WHAT IS BEING ASKED — On how many lines of the records below does the string "back" appear? Reply with only the number.

Stored items from a collection:
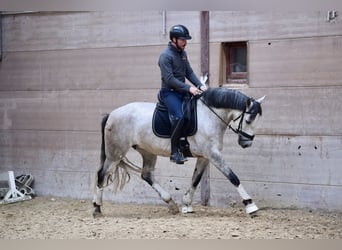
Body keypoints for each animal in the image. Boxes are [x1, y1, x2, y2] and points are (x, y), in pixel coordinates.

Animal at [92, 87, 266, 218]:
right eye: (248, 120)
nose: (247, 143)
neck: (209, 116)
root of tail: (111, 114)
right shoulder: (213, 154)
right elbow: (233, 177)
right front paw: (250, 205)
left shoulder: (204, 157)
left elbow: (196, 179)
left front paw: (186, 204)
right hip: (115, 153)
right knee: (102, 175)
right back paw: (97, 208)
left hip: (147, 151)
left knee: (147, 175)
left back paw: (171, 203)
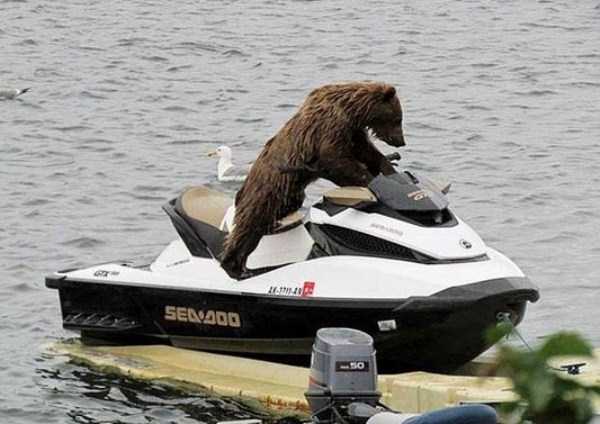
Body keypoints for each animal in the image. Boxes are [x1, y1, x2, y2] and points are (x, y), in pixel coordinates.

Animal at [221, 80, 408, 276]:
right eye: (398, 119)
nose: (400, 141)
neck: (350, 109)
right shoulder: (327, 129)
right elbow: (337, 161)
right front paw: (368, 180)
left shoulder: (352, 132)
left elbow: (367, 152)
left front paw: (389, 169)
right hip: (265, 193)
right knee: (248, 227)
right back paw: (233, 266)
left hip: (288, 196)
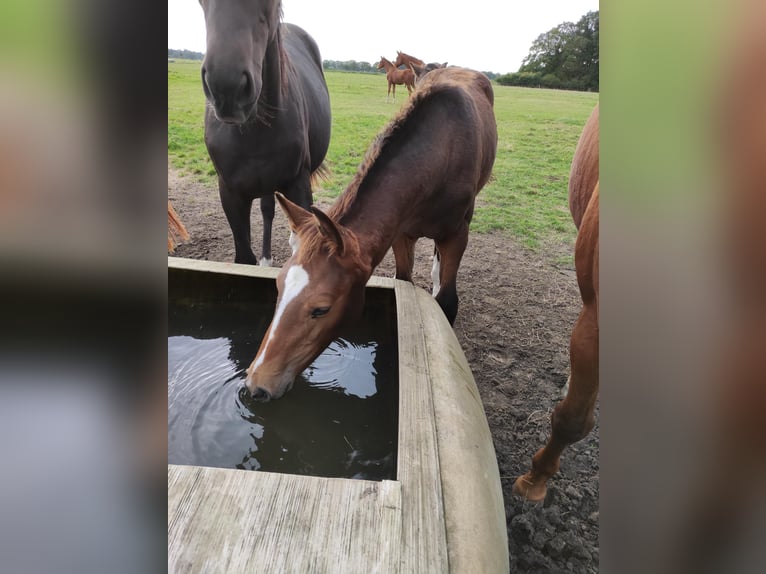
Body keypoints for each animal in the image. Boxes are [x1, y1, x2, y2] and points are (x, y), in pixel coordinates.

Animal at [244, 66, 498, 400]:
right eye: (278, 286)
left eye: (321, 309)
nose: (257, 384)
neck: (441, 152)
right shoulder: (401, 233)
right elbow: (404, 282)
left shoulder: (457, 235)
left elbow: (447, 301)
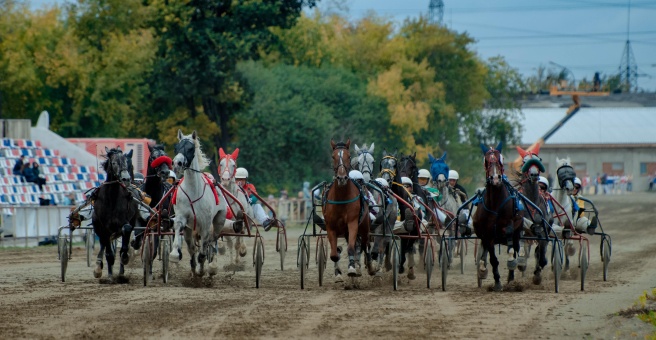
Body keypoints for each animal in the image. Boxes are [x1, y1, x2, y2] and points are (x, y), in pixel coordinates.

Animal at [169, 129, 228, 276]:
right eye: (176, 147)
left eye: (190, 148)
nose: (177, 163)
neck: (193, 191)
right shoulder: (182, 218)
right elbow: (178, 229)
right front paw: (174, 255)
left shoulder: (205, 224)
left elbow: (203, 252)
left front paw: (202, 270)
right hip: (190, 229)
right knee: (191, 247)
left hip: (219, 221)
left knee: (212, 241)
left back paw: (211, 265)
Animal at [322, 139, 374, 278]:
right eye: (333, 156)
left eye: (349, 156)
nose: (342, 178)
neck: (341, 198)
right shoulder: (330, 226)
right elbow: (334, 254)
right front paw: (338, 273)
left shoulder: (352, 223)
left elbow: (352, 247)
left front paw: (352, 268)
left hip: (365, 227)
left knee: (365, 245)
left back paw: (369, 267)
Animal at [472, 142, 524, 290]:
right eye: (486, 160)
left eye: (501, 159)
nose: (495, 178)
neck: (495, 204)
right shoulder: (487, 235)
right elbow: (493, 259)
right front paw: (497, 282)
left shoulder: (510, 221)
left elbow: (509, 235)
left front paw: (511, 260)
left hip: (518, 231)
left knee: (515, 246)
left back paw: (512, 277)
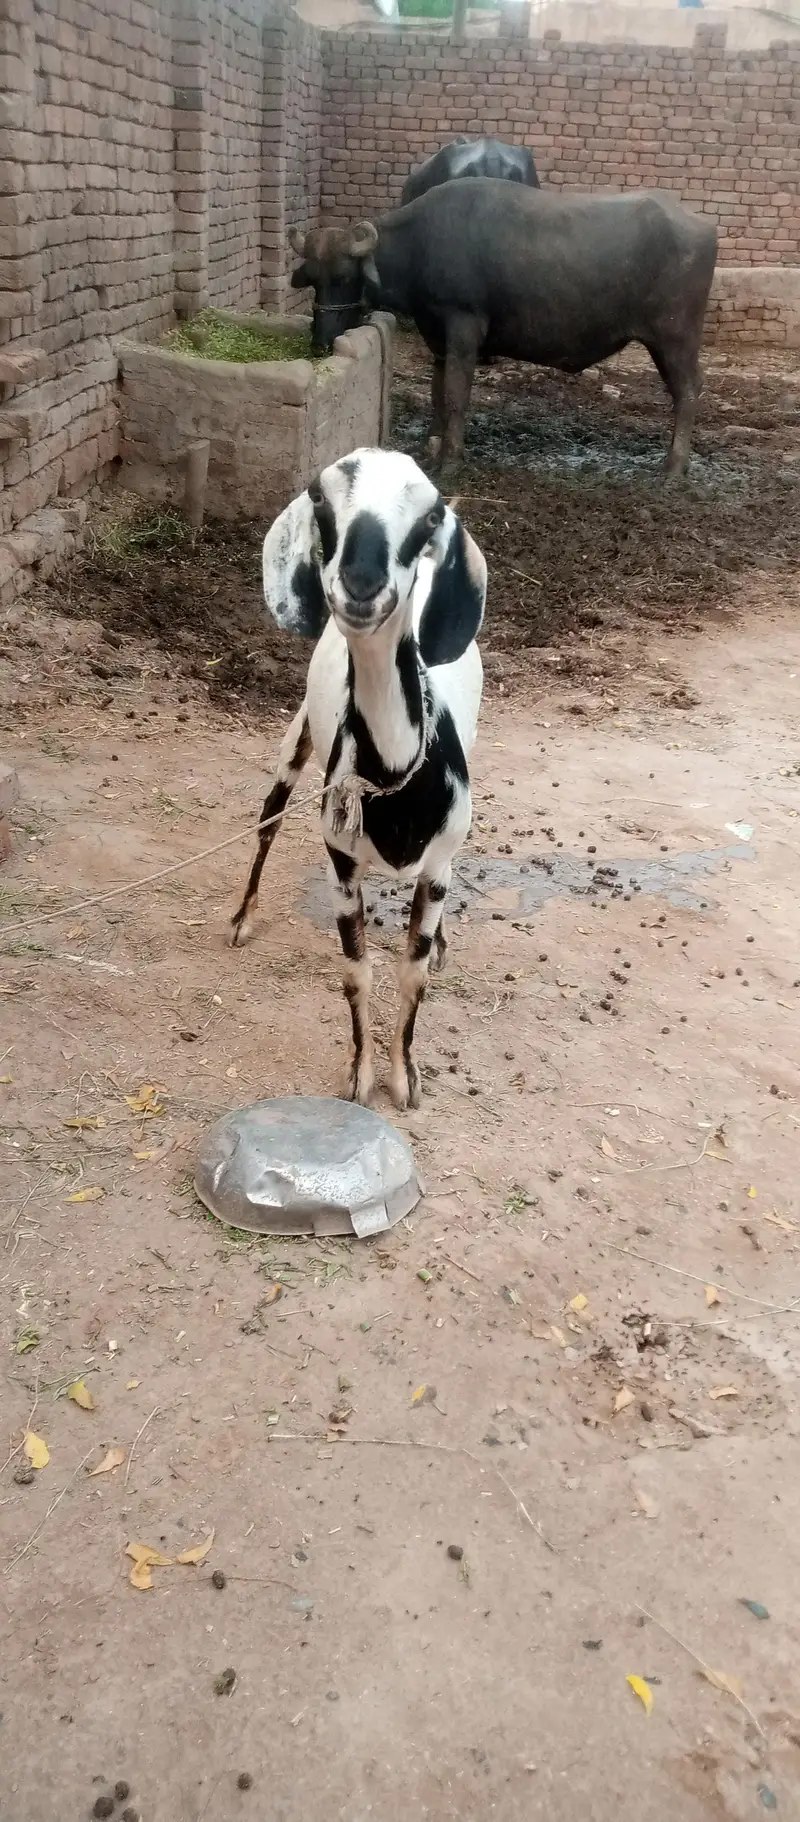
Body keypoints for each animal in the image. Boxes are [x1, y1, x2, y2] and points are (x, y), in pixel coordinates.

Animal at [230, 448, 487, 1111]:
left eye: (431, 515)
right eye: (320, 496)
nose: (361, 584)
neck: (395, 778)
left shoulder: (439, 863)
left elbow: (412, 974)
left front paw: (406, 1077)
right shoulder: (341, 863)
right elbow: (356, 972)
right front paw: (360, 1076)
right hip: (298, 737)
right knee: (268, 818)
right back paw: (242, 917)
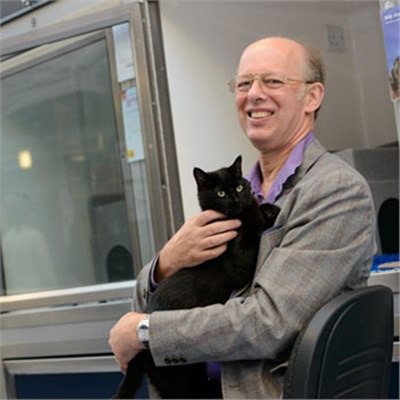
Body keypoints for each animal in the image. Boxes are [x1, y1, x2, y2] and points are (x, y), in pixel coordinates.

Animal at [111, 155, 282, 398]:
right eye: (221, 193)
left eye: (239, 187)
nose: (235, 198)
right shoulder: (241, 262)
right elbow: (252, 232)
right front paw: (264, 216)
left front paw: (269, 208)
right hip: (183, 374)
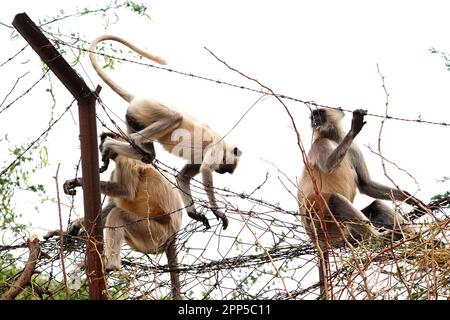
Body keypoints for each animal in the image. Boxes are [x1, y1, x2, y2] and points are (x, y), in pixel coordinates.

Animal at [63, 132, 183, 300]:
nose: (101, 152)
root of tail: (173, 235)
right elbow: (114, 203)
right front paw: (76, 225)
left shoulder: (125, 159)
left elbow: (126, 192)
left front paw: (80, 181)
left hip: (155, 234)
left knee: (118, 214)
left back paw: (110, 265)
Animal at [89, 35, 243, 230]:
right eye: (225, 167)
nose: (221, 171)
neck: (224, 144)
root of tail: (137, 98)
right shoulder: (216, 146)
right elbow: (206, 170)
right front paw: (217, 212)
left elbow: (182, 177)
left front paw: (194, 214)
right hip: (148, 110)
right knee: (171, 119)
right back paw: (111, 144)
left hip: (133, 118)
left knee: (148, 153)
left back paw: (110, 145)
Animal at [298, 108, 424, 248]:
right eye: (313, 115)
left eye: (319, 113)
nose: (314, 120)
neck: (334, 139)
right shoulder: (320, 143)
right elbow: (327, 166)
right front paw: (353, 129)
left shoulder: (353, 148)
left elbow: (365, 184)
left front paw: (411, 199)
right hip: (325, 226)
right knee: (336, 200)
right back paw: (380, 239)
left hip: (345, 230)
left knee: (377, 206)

WRITTEN RESPONSE — 11